First, Amazon will experience reduced inventory since the supplies from overseas suppliers will not arrive as expected. As a result, the company will have to adjust its figures on the balance sheet especially the current assets that will be affected due to reduced inventory. For instance, in 2016, the balance sheet shows that inventory stood at $11,461,000 as per 31/12/2016 and this figure may reduce as a result of this disaster ("AMZN Income Statement," 2017). Also, the company will not be able to fulfill some of the orders that consumers have placed especially if the orders could only be fulfilled if Amazon could have received merchandise from affected suppliers. As such, the companys total revenue that stood at 135,987,000 in its annual income statement for the year ending 31/12/2016 will reduce. Furthermore, the company will receive a lot of complaints due to lack of order fulfillment which might result in extra charges since some customers will demand compensation. Under the income statement, the company will have to introduce non-operating expenses in its income statement to show the charges that the company incurred in compensation (Florian & Constangioara, 2014)Due to increased pressure from the affected consumer that solely depend on these suppliers, Amazon will instruct the affected suppliers to use air transport to deliver the goods which are more expensive as compared to sea transport. This will result in increased cost of operation thus causing interruptions in our supply chain as order fulfillment cost will rise. Last year, operating expenses amounted up to $43,536,000 according to the annual income statement, and this figure will go up as a result of the disaster (AMZN Income Statement, 2017). At the same time, our companys net income will reduce since the extra cost is subtracted from the total revenue earned. Also, the inventory related cost goes up due to slow moving merchandise that forces the company to incur storage related cost hence leading to increased operation cost (Florian & Constangioara, 2014). Lastly, there will be other charges from the government such marine protection charges that the company incurs that cannot be quantified, and the company will have to consider these as non-operating expenses while preparing the income statement.

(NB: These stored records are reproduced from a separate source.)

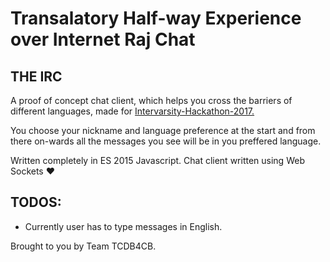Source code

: # Transalatory Half-way Experience over Internet Raj Chat
## THE IRC

A proof of concept chat client, which helps you cross the barriers of different languages, made for [Intervarsity-Hackathon-2017.](https://www.facebook.com/events/765152773640478/)

You choose your nickname and language preference at the start and from there on-wards all the messages you see will be in you preffered language.

Written completely in ES 2015 Javascript.
Chat client written using Web Sockets :heart:

## TODOS:
* Currently user has to type messages in English.

Brought to you by Team TCDB4CB.
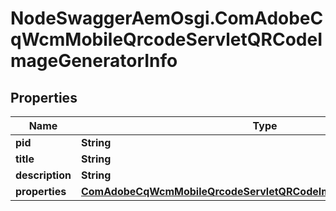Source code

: # NodeSwaggerAemOsgi.ComAdobeCqWcmMobileQrcodeServletQRCodeImageGeneratorInfo

## Properties
Name | Type | Description | Notes
------------ | ------------- | ------------- | -------------
**pid** | **String** |  | [optional] 
**title** | **String** |  | [optional] 
**description** | **String** |  | [optional] 
**properties** | [**ComAdobeCqWcmMobileQrcodeServletQRCodeImageGeneratorProperties**](ComAdobeCqWcmMobileQrcodeServletQRCodeImageGeneratorProperties.md) |  | [optional] 


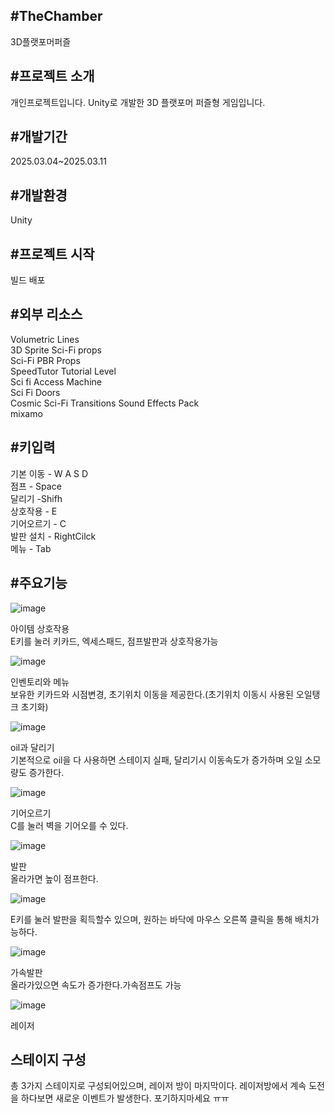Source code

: #TheChamber
----
3D플랫포머퍼즐


#프로젝트 소개
-----------
개인프로젝트입니다. Unity로 개발한 3D 플랫포머 퍼즐형 게임입니다.

#개발기간
----
2025.03.04~2025.03.11

#개발환경
----
Unity

#프로젝트 시작
-----
빌드 배포

#외부 리소스
------
Volumetric Lines  
3D Sprite Sci-Fi props  
Sci-Fi PBR Props  
SpeedTutor Tutorial Level  
Sci fi Access Machine  
Sci Fi Doors  
Cosmic Sci-Fi Transitions Sound Effects Pack  
mixamo

#키입력
----
기본 이동 - W A S D   
점프 - Space  
달리기 -Shifh  
상호작용 - E  
기어오르기 - C  
발판 설치 - RightCilck  
메뉴 - Tab  

#주요기능
----
![image](https://github.com/user-attachments/assets/54518da7-cf43-47c1-8bad-040d5c8f5931)


아이템 상호작용  
E키를 눌러 키카드, 엑세스패드, 점프발판과 상호작용가능

![image](https://github.com/user-attachments/assets/26a54b99-8ea8-4884-bf4b-b623457d5628)

인벤토리와 메뉴  
보유한 키카드와 시점변경, 초기위치 이동을 제공한다.(초기위치 이동시 사용된 오일탱크 초기화)

![image](https://github.com/user-attachments/assets/01f95d52-844c-4472-9d46-c7fd0be56f49)

oil과 달리기  
기본적으로 oil을 다 사용하면 스테이지 실패, 달리기시 이동속도가 증가하며 오일 소모량도 증가한다.

![image](https://github.com/user-attachments/assets/bb00289a-bebe-485b-86de-c0fb79dea34d)

기어오르기  
C를 눌러 벽을 기어오를 수 있다.

![image](https://github.com/user-attachments/assets/b20975d8-9475-4f24-8aa3-8cc320529922)

발판  
올라가면 높이 점프한다.

![image](https://github.com/user-attachments/assets/d46cca70-6321-4193-ad73-7f0f3df73d96)

E키를 눌러 발판을 획득할수 있으며, 원하는 바닥에 마우스 오른쪽 클릭을 통해 배치가능하다.

![image](https://github.com/user-attachments/assets/f80efed9-c412-41ef-980b-e2fc43d61fe8)

가속발판   
올라가있으면 속도가 증가한다.가속점프도 가능

![image](https://github.com/user-attachments/assets/56f52394-ccaf-44fc-b1e6-79b4b795ed6c)

레이저

스테이지 구성
----
총 3가지 스테이지로 구성되어있으며,
레이저 방이 마지막이다.
레이저방에서 계속 도전을 하다보면 새로운 이벤트가 발생한다.
포기하지마세요 ㅠㅠ


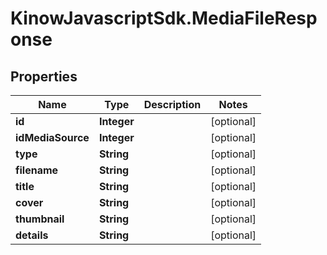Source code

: # KinowJavascriptSdk.MediaFileResponse

## Properties
Name | Type | Description | Notes
------------ | ------------- | ------------- | -------------
**id** | **Integer** |  | [optional] 
**idMediaSource** | **Integer** |  | [optional] 
**type** | **String** |  | [optional] 
**filename** | **String** |  | [optional] 
**title** | **String** |  | [optional] 
**cover** | **String** |  | [optional] 
**thumbnail** | **String** |  | [optional] 
**details** | **String** |  | [optional] 


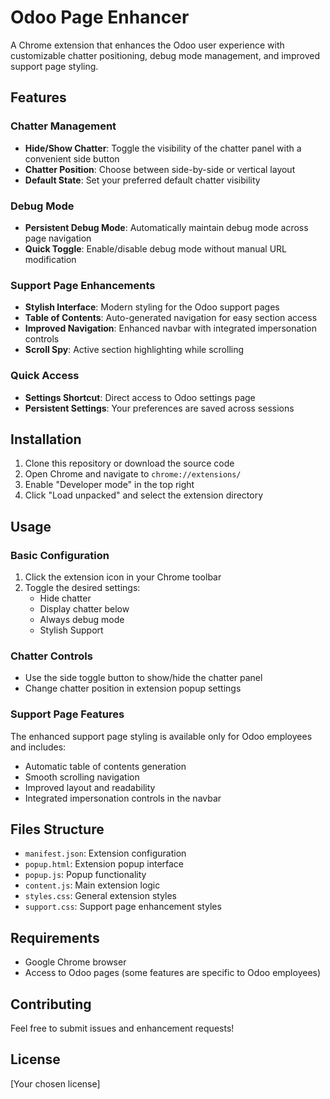 # Odoo Page Enhancer

A Chrome extension that enhances the Odoo user experience with customizable chatter positioning, debug mode management, and improved support page styling.

## Features

### Chatter Management
- **Hide/Show Chatter**: Toggle the visibility of the chatter panel with a convenient side button
- **Chatter Position**: Choose between side-by-side or vertical layout
- **Default State**: Set your preferred default chatter visibility

### Debug Mode
- **Persistent Debug Mode**: Automatically maintain debug mode across page navigation
- **Quick Toggle**: Enable/disable debug mode without manual URL modification

### Support Page Enhancements
- **Stylish Interface**: Modern styling for the Odoo support pages
- **Table of Contents**: Auto-generated navigation for easy section access
- **Improved Navigation**: Enhanced navbar with integrated impersonation controls
- **Scroll Spy**: Active section highlighting while scrolling

### Quick Access
- **Settings Shortcut**: Direct access to Odoo settings page
- **Persistent Settings**: Your preferences are saved across sessions

## Installation

1. Clone this repository or download the source code
2. Open Chrome and navigate to `chrome://extensions/`
3. Enable "Developer mode" in the top right
4. Click "Load unpacked" and select the extension directory

## Usage

### Basic Configuration
1. Click the extension icon in your Chrome toolbar
2. Toggle the desired settings:
   - Hide chatter
   - Display chatter below
   - Always debug mode
   - Stylish Support

### Chatter Controls
- Use the side toggle button to show/hide the chatter panel
- Change chatter position in extension popup settings

### Support Page Features
The enhanced support page styling is available only for Odoo employees and includes:
- Automatic table of contents generation
- Smooth scrolling navigation
- Improved layout and readability
- Integrated impersonation controls in the navbar

## Files Structure

- `manifest.json`: Extension configuration
- `popup.html`: Extension popup interface
- `popup.js`: Popup functionality
- `content.js`: Main extension logic
- `styles.css`: General extension styles
- `support.css`: Support page enhancement styles

## Requirements

- Google Chrome browser
- Access to Odoo pages (some features are specific to Odoo employees)

## Contributing

Feel free to submit issues and enhancement requests!

## License

[Your chosen license] 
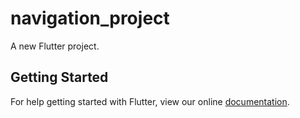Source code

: # navigation_project

A new Flutter project.

## Getting Started

For help getting started with Flutter, view our online
[documentation](https://flutter.io/).
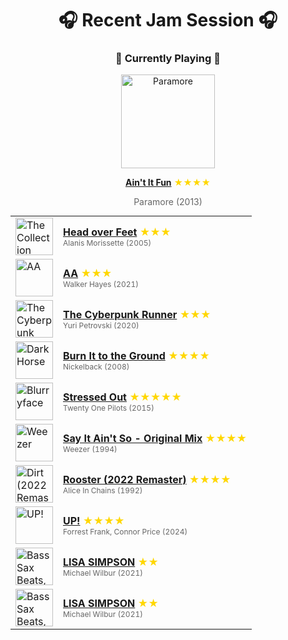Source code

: <div align='center'>

# 🎧 Recent Jam Session 🎧

<h3>🎵 Currently Playing 🎵</h3>

<a href="https://open.spotify.com/track/1j8z4TTjJ1YOdoFEDwJTQa"><img src="https://i.scdn.co/image/ab67616d0000b273532033d0d90736f661c13d35" width="150" height="150" alt="Paramore" /></a>

<b><a href="https://open.spotify.com/track/1j8z4TTjJ1YOdoFEDwJTQa">Ain't It Fun</a></b><span style="color: gold;"> ★★★★</span>

<span style="color: #666;">Paramore (2013)</span>

<table style='margin: 0 auto; max-width: 550px;'>
<tr>
<td width="60"><a href="https://open.spotify.com/track/7fWFqVCqWk6tUvN7QPtAgN"><img src="https://i.scdn.co/image/ab67616d0000b273d00e49003543a5bb5aa5b873" width="60" height="60" alt="The Collection (Standard Edition)" /></a></td>
<td><b><a href="https://open.spotify.com/track/7fWFqVCqWk6tUvN7QPtAgN">Head over Feet</a></b> <span style="color: gold;"> ★★★</span><br><span style="font-size: 12px; color: #666;">Alanis Morissette (2005)</span></td>
</tr>
<tr>
<td width="60"><a href="https://open.spotify.com/track/77oKig47u34qCCFWKMfu1e"><img src="https://i.scdn.co/image/ab67616d0000b2732b46b5b241079360e6951405" width="60" height="60" alt="AA" /></a></td>
<td><b><a href="https://open.spotify.com/track/77oKig47u34qCCFWKMfu1e">AA</a></b> <span style="color: gold;"> ★★★</span><br><span style="font-size: 12px; color: #666;">Walker Hayes (2021)</span></td>
</tr>
<tr>
<td width="60"><a href="https://open.spotify.com/track/3PCZ88CCy8DWVIS0QIsAan"><img src="https://i.scdn.co/image/ab67616d0000b273cb91b5b8f9640caf6602e4f3" width="60" height="60" alt="The Cyberpunk" /></a></td>
<td><b><a href="https://open.spotify.com/track/3PCZ88CCy8DWVIS0QIsAan">The Cyberpunk Runner</a></b> <span style="color: gold;"> ★★★</span><br><span style="font-size: 12px; color: #666;">Yuri Petrovski (2020)</span></td>
</tr>
<tr>
<td width="60"><a href="https://open.spotify.com/track/1jq28NGw6wdtFKx8MBPy6C"><img src="https://i.scdn.co/image/ab67616d0000b273f74baf63e915712df348e647" width="60" height="60" alt="Dark Horse" /></a></td>
<td><b><a href="https://open.spotify.com/track/1jq28NGw6wdtFKx8MBPy6C">Burn It to the Ground</a></b> <span style="color: gold;"> ★★★★</span><br><span style="font-size: 12px; color: #666;">Nickelback (2008)</span></td>
</tr>
<tr>
<td width="60"><a href="https://open.spotify.com/track/3CRDbSIZ4r5MsZ0YwxuEkn"><img src="https://i.scdn.co/image/ab67616d0000b2732df0d98a423025032d0db1f7" width="60" height="60" alt="Blurryface" /></a></td>
<td><b><a href="https://open.spotify.com/track/3CRDbSIZ4r5MsZ0YwxuEkn">Stressed Out</a></b> <span style="color: gold;"> ★★★★★</span><br><span style="font-size: 12px; color: #666;">Twenty One Pilots (2015)</span></td>
</tr>
<tr>
<td width="60"><a href="https://open.spotify.com/track/6VoIBz0VhCyz7OdEoRYDiA"><img src="https://i.scdn.co/image/ab67616d0000b273345536847e60f622ee0eae96" width="60" height="60" alt="Weezer" /></a></td>
<td><b><a href="https://open.spotify.com/track/6VoIBz0VhCyz7OdEoRYDiA">Say It Ain't So - Original Mix</a></b> <span style="color: gold;"> ★★★★</span><br><span style="font-size: 12px; color: #666;">Weezer (1994)</span></td>
</tr>
<tr>
<td width="60"><a href="https://open.spotify.com/track/0wvIGFIgbyz4JNwQhZgTv2"><img src="https://i.scdn.co/image/ab67616d0000b2731cd131e5e9ad887ad8c1ecb7" width="60" height="60" alt="Dirt (2022 Remaster)" /></a></td>
<td><b><a href="https://open.spotify.com/track/0wvIGFIgbyz4JNwQhZgTv2">Rooster (2022 Remaster)</a></b> <span style="color: gold;"> ★★★★</span><br><span style="font-size: 12px; color: #666;">Alice In Chains (1992)</span></td>
</tr>
<tr>
<td width="60"><a href="https://open.spotify.com/track/50utqknCBo0N3QAQbXIPKV"><img src="https://i.scdn.co/image/ab67616d0000b27308514486451188b525106b88" width="60" height="60" alt="UP!" /></a></td>
<td><b><a href="https://open.spotify.com/track/50utqknCBo0N3QAQbXIPKV">UP!</a></b> <span style="color: gold;"> ★★★★</span><br><span style="font-size: 12px; color: #666;">Forrest Frank, Connor Price (2024)</span></td>
</tr>
<tr>
<td width="60"><a href="https://open.spotify.com/track/2wYDTJ5AfC7MNboVvmyp1Y"><img src="https://i.scdn.co/image/ab67616d0000b273f3d247f5bc7a34b1ae79a7ef" width="60" height="60" alt="Bass Sax Beats, Vol. 2" /></a></td>
<td><b><a href="https://open.spotify.com/track/2wYDTJ5AfC7MNboVvmyp1Y">LISA SIMPSON</a></b> <span style="color: gold;"> ★★</span><br><span style="font-size: 12px; color: #666;">Michael Wilbur (2021)</span></td>
</tr>
<tr>
<td width="60"><a href="https://open.spotify.com/track/2wYDTJ5AfC7MNboVvmyp1Y"><img src="https://i.scdn.co/image/ab67616d0000b273f3d247f5bc7a34b1ae79a7ef" width="60" height="60" alt="Bass Sax Beats, Vol. 2" /></a></td>
<td><b><a href="https://open.spotify.com/track/2wYDTJ5AfC7MNboVvmyp1Y">LISA SIMPSON</a></b> <span style="color: gold;"> ★★</span><br><span style="font-size: 12px; color: #666;">Michael Wilbur (2021)</span></td>
</tr>
</table>
</div>

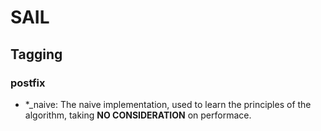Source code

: # SAIL

## Tagging

### postfix
- *_naive: The naive implementation, used to learn the principles of the algorithm, taking **NO CONSIDERATION** on performace.

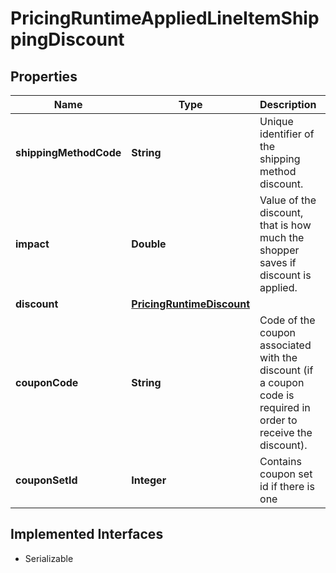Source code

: 

# PricingRuntimeAppliedLineItemShippingDiscount


## Properties

| Name | Type | Description | Notes |
|------------ | ------------- | ------------- | -------------|
|**shippingMethodCode** | **String** | Unique identifier of the shipping method discount. |  [optional] |
|**impact** | **Double** | Value of the discount, that is how much the shopper saves if discount is applied. |  [optional] |
|**discount** | [**PricingRuntimeDiscount**](PricingRuntimeDiscount.md) |  |  [optional] |
|**couponCode** | **String** | Code of the coupon associated with the discount (if a coupon code is required in order to receive the discount). |  [optional] |
|**couponSetId** | **Integer** | Contains coupon set id if there is one |  [optional] |


## Implemented Interfaces

* Serializable


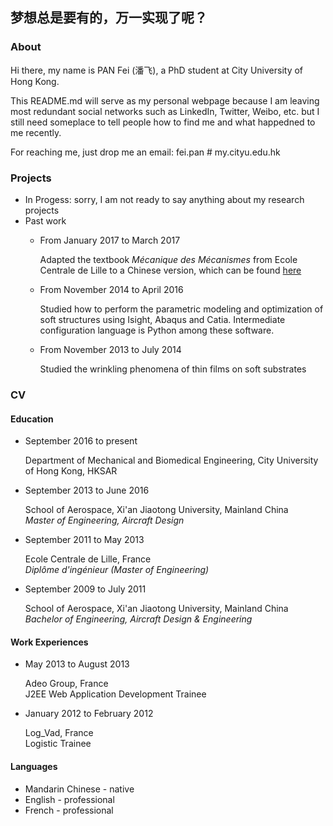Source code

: ## 梦想总是要有的，万一实现了呢？

### About

Hi there, my name is PAN Fei (潘飞), a PhD student at City University of Hong Kong. 

This README.md will serve as my personal webpage because I am leaving most redundant social networks such as LinkedIn, Twitter, Weibo, etc. but I still need someplace to tell people how to find me and what happedned to me recently.

For reaching me, just drop me an email: fei.pan # my.cityu.edu.hk

### Projects

+ In Progess: sorry, I am not ready to say anything about my research projects
+ Past work
    + From January 2017 to March 2017

      Adapted the textbook *Mécanique des Mécanismes* from Ecole Centrale de Lille to a Chinese version, which can be found [here](https://github.com/fei-pan/MDM_Chinese)

    + From November 2014 to April 2016

      Studied how to perform the parametric modeling and optimization of soft structures using Isight, Abaqus and Catia. Intermediate configuration language is Python among these software.

    + From November 2013 to July 2014

      Studied the wrinkling phenomena of thin films on soft substrates

### CV

#### Education

- September 2016 to present

  Department of Mechanical and Biomedical Engineering, City University of Hong Kong, HKSAR

- September 2013 to June 2016

  School of Aerospace, Xi'an Jiaotong University, Mainland China <br/> *Master of Engineering, Aircraft Design*

- September 2011 to May 2013

  Ecole Centrale de Lille, France <br/> *Diplôme d'ingénieur (Master of Engineering)*

- September 2009 to July 2011

  School of Aerospace, Xi'an Jiaotong University, Mainland China <br/> *Bachelor of Engineering, Aircraft Design & Engineering*

#### Work Experiences

- May 2013 to August 2013

  Adeo Group, France <br/> J2EE Web Application Development Trainee

- January 2012 to February 2012

  Log_Vad, France <br/> Logistic Trainee

#### Languages

- Mandarin Chinese - native
- English - professional
- French - professional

Strategies to Use in Addressing the Impact of Oil Spill
Amazon should focus on customer retention and hence the company should ensure that it comes up with a team that offers a solution to our existing customers who are not able to receive the merchandise on time. One way is finding an alternative item which is similar to what the customer ordered and provided an explanation on why what was requested is out of stock. Another solution is being able to find a store in proximity that has the merchandise that the customer is requested. Amazon can also increase its number of retailers who can respond to customer demands on time as the main warehouse struggles to replenish the stock.
References
AMZN Income Statement. (2017). NASDAQ.com. Retrieved 14 August 2017, from http://www.nasdaq.com/symbol/amzn/financials?query=income-statement
Florian, G. L., & Constangioara, A. (2014). The impact of risks in the supply chain on organizational performances: evidence from Romania. Economia. Seria Management, 17(2), 265-275.